In detail, the Japanese economy shrank by -0.4% on a quarter on quarter basis and -1.6% on an annualised basis.
The surprise contraction follows six months of weak consumption and lower than expected export demand as the Japanese economy battled against the effects of an earlier increase in consumption taxes and an uncertain external environment.
There has been much speculation over recent months as to whether or not the weaker state of the economy will force the Japanese government to abandon a second increase in consumption taxes that has been widely expected to go ahead next October.
While the jury remains out for the time being on whether or not the government will choose to delay the increase, what is certain is that pressure has now increased upon Prime Minister Shinzo Abe’s cabinet from all sides.
With inflation artificially rising and real incomes still falling, concerns over whether or not the economy will be able to whether another increase in taxes are understandable.
At the same time, but on the other hand, Japan has the developed world’s largest sovereign debt pile to contend with and without a further increase in government revenue; the cabinet would be hard pressed to meaningfully reduce this in future years.
Given the stakes of some of the choices at hand, and the fact that there is no easy way out for the government or the economy; many Asian news outlets have reported that the Prime Minister is likely to force a general election before year end in order to seek re-approval of his leadership from the public.
The timing of the Japanese budget, which is to be delivered in January for implementation in April, is believed to be a critical consideration in the likely moves of the Prime Minister.
Reports released by the Japanese news broadcaster, NIKKEI, suggest that the government could choose to announce a delay to further tax increases as early as this week in order to shore up public support ahead of a December general election.
Our view on this is that the prospect of losing momentum behind efforts at reform, or shying away from an odorous but necessary dose of medicine, is likely to prove an unattractive option for the Prime Minister.
For this reason we believe it is more likely that the Prime Minister will announce further fiscal stimulus measures before confirming that the additional increase in taxes is to go ahead.
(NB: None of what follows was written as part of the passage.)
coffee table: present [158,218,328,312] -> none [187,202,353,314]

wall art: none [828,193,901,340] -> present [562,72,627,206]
While a general election would be likely to follow this, it is not possible to predict what the outcome would be for the nation or the economy.
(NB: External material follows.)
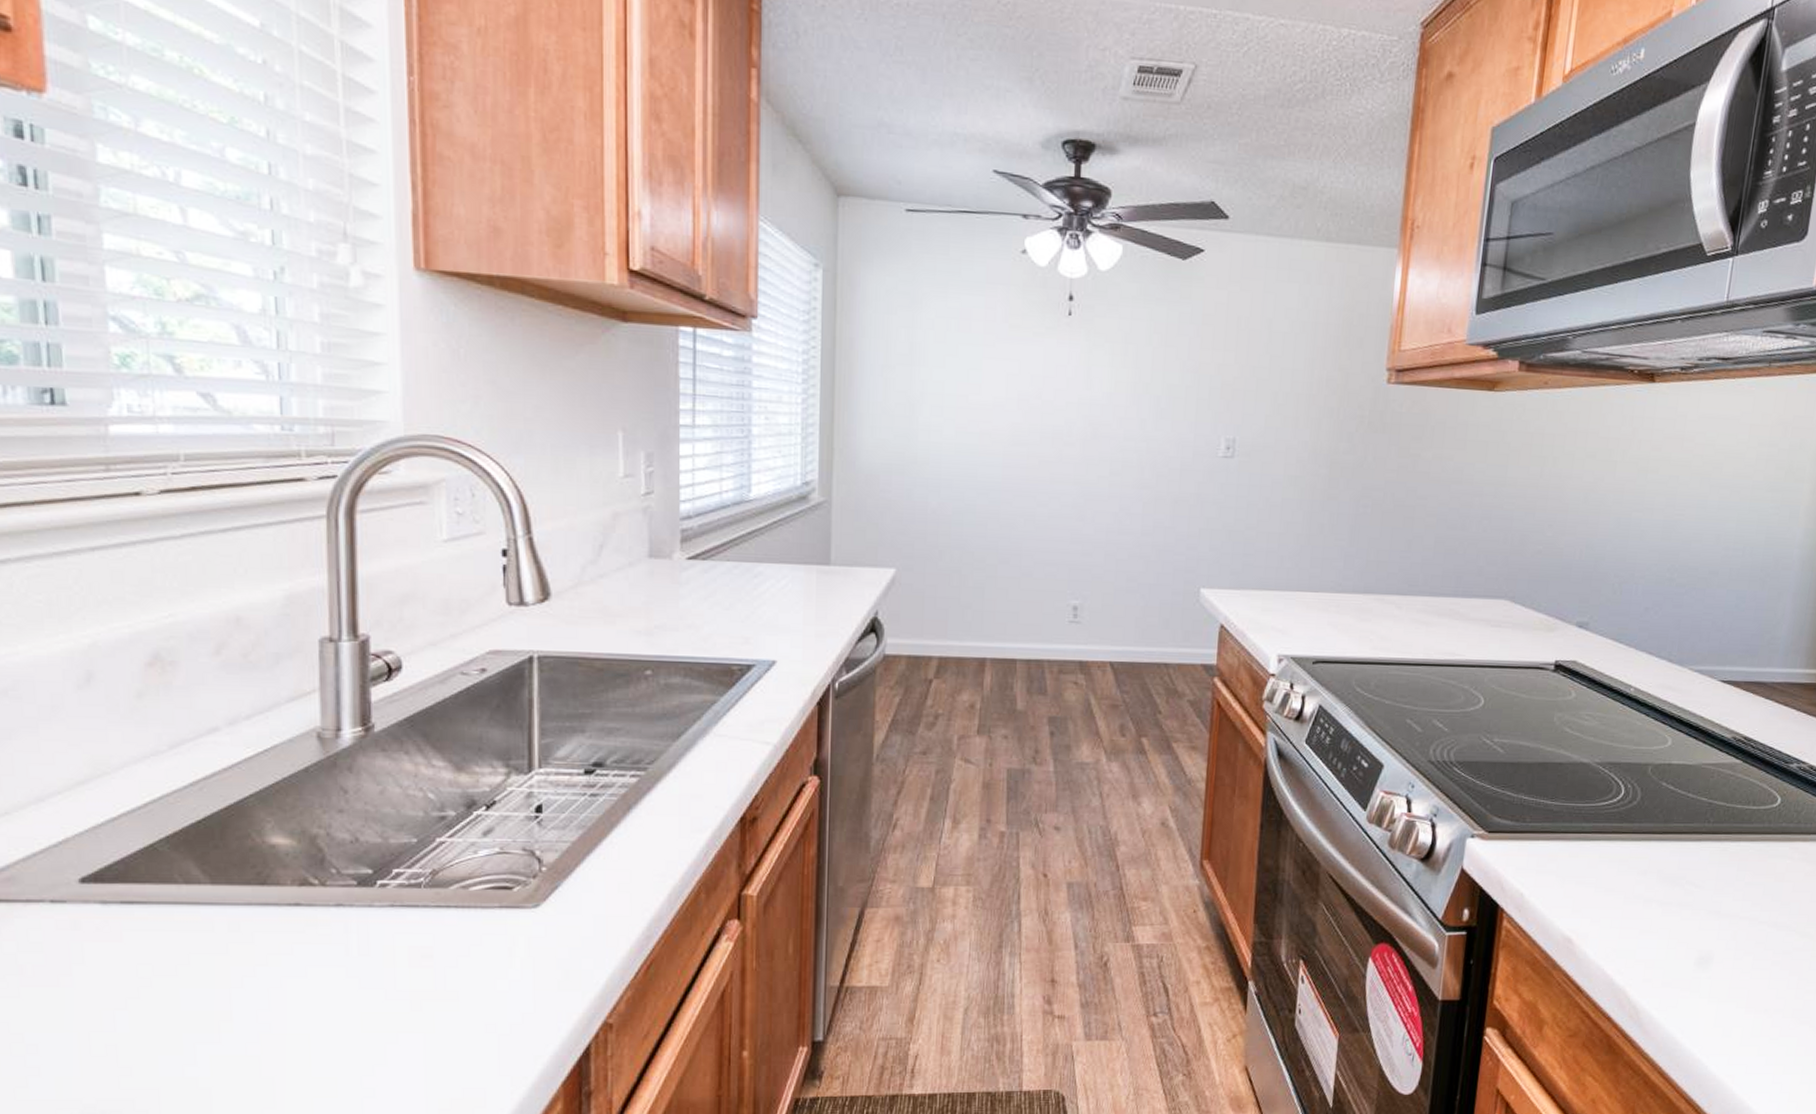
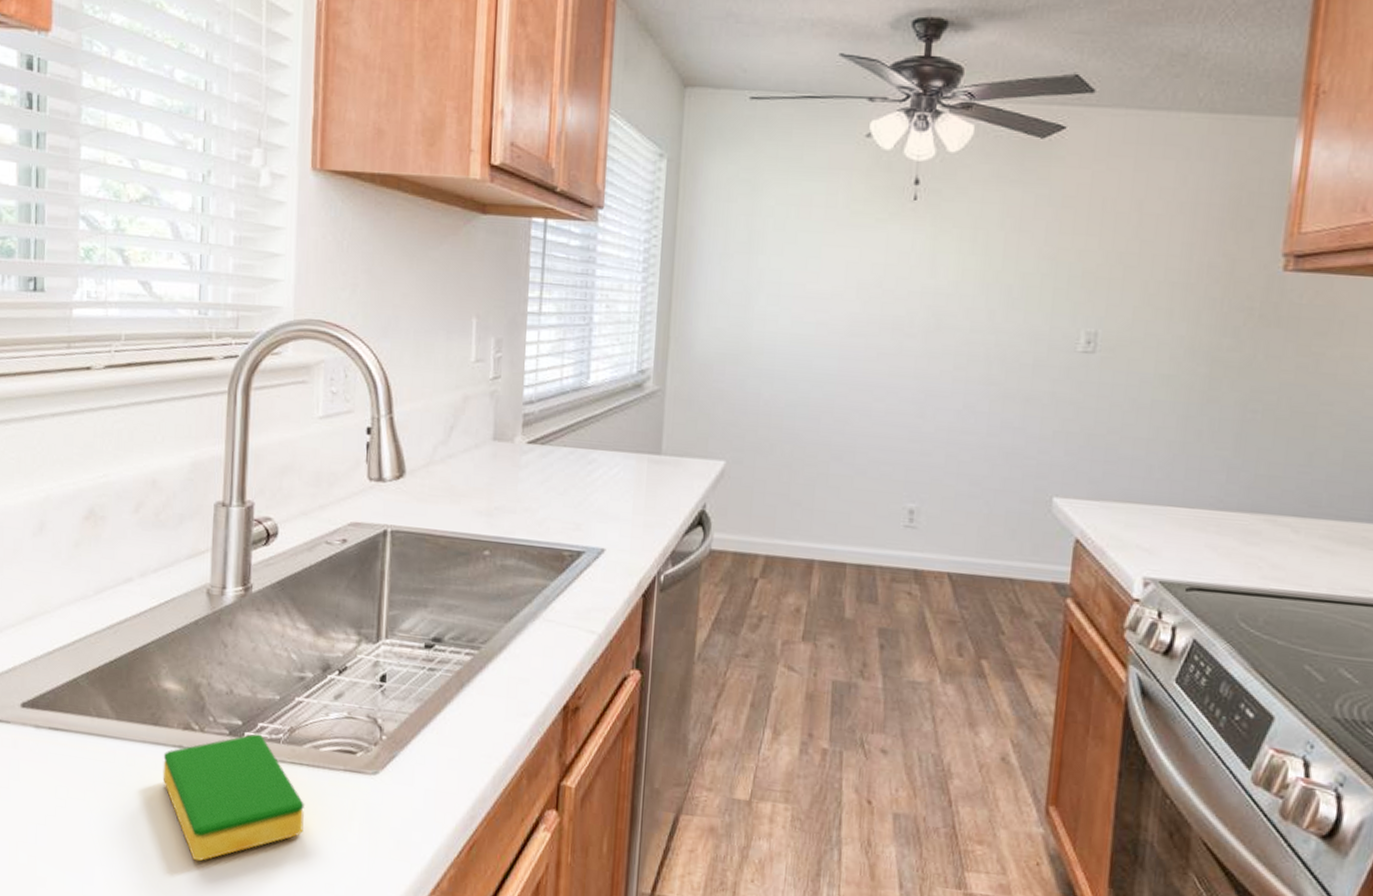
dish sponge: none [275,880,456,1021] -> present [162,733,304,861]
Looking ahead, and in relation to markets; one thing that is for certain is that the weeks leading up to Christmas will most probably be overshadowed by a cloud of uncertainty and potentially, a sense of foreboding among investors. This has the potential to cause a reversal of recent gains for the NIKKEI and the wider Japanese market.
Consequently, the risks surrounding investors in Japanese equities have increased markedly this morning.